Book review - Counseling one another - A Theology of Interpersonal Discipleship - Paul Tautges - Shepherd's Press

Boy am I late with this review! When that happens sometimes it means that I've been ill, or extra-busy, or traveling. Sometimes it means I didn't like the book and I don't want to say so. But sometimes it means I really liked the book. And this is one of those times.

Have you ever wondered what Paul would make of our understanding of some of the things he wrote? For me the classic one is "speaking the truth in love". I think if Paul could see what we often make of that verse he would be appalled. Instead of a community united in love to share the truth of Jesus we turn it into a reason to divide the community by telling each other what we think of them, convinced that our opinion is just the truth, in love of course...

Another is the little phrase in Romans 15 where Paul expresses his confidence that the Roman Christians are competent to counsel one another. This turned into a polemic against dependence on psychology and psychiatry and a motor for pastors to train in the skills necessary for nouthetic - confrontational counselling. Is that what Paul had in mind when he wrote?

Enter Paul Tautges, convinced that the church can be and should be and must be a community of believers in relationship to the Lord and to one another and encouraging one another to love and to holiness, correcting one another, comforting one another, everyone engaged together on the goal of arriving at holiness and likeness to Jesus.

It's a great vision, and it makes for a great book.

It does have weaknesses. Here are three.

The first chapter maps out the reason for the book in the decline of Fuller Seminary's attachment to inerrancy, and therefore the entry of secular psychological dependence into the church. This chapter should be an appendix. Get straight to the meat and taters and put this into an appendix.

Then the book is still involved in the polemic between secular counseling and the life of God in the church. I think that's a pity.

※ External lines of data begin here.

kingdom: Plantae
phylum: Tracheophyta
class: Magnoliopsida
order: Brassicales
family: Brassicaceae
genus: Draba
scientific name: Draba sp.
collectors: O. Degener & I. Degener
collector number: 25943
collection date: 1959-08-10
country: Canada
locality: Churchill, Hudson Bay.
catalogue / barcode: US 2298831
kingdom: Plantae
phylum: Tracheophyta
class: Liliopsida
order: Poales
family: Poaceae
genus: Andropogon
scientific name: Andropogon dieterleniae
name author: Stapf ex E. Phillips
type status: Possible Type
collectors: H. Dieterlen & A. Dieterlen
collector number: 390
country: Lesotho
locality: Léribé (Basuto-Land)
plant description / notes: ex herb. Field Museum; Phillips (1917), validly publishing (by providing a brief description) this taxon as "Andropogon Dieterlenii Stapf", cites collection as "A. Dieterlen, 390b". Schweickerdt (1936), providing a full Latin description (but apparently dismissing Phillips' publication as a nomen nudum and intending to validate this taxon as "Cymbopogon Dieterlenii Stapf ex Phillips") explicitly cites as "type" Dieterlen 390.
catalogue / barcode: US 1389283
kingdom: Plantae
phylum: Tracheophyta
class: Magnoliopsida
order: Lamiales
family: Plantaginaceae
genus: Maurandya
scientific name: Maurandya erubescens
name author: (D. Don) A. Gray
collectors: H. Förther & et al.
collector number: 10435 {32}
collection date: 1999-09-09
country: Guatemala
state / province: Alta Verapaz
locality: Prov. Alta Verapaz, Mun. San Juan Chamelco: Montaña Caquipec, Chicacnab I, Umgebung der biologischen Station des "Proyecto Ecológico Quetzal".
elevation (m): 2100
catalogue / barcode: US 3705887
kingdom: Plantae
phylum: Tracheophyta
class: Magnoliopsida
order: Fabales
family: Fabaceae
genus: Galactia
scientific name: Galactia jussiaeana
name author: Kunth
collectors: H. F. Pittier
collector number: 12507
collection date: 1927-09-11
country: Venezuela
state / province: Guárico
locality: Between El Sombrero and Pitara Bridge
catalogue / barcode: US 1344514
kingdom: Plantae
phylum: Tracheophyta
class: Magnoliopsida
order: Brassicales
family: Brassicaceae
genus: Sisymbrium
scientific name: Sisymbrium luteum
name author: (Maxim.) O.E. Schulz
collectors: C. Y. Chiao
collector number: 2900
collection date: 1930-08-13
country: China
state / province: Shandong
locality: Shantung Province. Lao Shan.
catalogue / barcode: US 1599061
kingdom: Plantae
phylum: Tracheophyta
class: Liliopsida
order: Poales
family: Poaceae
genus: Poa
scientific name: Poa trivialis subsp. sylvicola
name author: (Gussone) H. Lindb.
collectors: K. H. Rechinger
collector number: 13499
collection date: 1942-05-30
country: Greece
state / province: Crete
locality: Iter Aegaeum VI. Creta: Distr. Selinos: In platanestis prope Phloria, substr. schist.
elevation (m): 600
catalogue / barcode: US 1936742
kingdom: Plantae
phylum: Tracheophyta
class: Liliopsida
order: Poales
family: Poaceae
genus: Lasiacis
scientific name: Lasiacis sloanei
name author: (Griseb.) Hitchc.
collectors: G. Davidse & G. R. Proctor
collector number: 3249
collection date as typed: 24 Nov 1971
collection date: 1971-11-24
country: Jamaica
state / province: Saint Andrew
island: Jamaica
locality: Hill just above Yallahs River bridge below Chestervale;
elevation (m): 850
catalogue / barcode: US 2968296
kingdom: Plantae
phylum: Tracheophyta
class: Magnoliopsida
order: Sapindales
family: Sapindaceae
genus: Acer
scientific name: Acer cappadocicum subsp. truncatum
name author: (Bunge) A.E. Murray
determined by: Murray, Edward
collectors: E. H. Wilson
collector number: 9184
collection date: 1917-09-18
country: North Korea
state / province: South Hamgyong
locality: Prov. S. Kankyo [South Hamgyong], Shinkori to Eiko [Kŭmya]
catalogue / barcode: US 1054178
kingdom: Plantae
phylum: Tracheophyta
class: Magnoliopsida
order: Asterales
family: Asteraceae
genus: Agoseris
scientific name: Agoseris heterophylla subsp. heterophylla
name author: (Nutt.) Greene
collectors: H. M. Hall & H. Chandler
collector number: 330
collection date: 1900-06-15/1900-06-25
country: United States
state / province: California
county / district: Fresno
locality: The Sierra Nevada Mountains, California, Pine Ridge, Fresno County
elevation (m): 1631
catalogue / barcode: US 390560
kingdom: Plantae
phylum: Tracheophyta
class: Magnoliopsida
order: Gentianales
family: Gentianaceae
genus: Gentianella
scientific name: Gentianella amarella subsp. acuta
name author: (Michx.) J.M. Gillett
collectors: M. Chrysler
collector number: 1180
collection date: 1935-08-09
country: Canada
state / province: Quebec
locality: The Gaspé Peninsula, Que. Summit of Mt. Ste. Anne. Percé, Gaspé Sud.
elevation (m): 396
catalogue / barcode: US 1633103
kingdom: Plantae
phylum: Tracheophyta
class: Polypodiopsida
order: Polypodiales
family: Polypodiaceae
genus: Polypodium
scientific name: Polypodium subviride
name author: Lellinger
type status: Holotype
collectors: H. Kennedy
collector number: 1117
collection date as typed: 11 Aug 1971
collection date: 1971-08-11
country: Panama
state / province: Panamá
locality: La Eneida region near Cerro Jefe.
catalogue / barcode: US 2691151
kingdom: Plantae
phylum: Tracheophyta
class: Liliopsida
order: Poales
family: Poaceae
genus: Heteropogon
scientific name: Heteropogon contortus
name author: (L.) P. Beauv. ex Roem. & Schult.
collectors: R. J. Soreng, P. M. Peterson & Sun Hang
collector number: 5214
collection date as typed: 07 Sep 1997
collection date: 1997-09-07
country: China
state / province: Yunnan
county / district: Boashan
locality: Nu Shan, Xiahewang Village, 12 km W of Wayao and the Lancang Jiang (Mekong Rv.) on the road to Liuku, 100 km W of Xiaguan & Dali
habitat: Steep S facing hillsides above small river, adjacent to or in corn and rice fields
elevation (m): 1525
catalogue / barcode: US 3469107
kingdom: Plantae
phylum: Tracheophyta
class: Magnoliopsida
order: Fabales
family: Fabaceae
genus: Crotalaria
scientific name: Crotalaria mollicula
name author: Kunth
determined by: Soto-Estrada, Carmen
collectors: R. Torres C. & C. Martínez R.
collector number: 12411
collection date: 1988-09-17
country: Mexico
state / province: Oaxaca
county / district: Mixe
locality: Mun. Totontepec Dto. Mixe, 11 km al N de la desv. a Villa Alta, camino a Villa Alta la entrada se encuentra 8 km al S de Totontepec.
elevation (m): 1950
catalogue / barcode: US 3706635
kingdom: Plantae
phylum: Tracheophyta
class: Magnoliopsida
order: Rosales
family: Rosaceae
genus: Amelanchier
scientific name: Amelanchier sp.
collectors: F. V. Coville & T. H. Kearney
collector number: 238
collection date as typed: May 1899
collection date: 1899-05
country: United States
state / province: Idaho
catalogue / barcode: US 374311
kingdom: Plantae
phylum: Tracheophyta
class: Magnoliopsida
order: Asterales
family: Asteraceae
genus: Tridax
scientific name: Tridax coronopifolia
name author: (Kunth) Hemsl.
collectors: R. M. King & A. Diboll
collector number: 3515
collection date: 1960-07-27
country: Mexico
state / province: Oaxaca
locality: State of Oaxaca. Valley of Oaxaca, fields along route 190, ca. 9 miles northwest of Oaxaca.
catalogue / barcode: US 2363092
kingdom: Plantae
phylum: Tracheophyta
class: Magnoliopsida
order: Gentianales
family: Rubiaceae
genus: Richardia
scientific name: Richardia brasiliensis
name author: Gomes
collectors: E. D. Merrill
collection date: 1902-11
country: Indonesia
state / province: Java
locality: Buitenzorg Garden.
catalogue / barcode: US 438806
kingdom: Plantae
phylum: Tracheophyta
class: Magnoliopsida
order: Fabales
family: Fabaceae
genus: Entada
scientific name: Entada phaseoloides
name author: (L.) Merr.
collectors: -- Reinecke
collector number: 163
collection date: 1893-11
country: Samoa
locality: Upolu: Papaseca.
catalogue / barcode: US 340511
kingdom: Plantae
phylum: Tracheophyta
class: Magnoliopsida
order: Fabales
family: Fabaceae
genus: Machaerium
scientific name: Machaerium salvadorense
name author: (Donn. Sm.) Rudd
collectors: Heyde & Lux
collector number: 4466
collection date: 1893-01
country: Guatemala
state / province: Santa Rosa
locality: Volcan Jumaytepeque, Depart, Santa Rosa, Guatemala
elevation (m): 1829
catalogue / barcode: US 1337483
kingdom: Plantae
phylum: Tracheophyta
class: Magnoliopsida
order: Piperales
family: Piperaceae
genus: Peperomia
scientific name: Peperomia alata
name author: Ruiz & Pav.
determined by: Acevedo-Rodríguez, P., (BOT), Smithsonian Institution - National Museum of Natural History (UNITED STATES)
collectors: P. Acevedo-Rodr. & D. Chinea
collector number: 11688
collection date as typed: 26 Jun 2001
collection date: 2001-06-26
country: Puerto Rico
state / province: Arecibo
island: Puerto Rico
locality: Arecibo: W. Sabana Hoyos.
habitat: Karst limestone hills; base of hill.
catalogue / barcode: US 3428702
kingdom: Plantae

The author is not against medical intervention where necessary, but this concern with dependence on analysts, counselors, psychologists and psychiatrists is a bigger problem in some countries and cultures than in others.

Then the author is very forthright in his confrontation of cohabiting unmarried couples etc. He calls a spade a spade. However in many places now the problem of sexual chastity and faithfulness has gone far beyond that. In many cities casual sex for recreation has become the norm in Christian young people.

I suppose what I am saying is that when we write really helpful books it is a good idea to make them applicable as widely as possible, and not to focus too much on the culture we live in and grapple with. Even in writing that sentence I can see how hard that must be to achieve. Don't ask for much, do I?